+++ SUPPLIED RECORDS +++
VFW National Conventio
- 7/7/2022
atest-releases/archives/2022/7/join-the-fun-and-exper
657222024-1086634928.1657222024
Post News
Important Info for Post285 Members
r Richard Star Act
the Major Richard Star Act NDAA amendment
+++
Find the word "Star" in the entries above. Copy every line that has it.

r Richard Star Act
the Major Richard Star Act NDAA amendment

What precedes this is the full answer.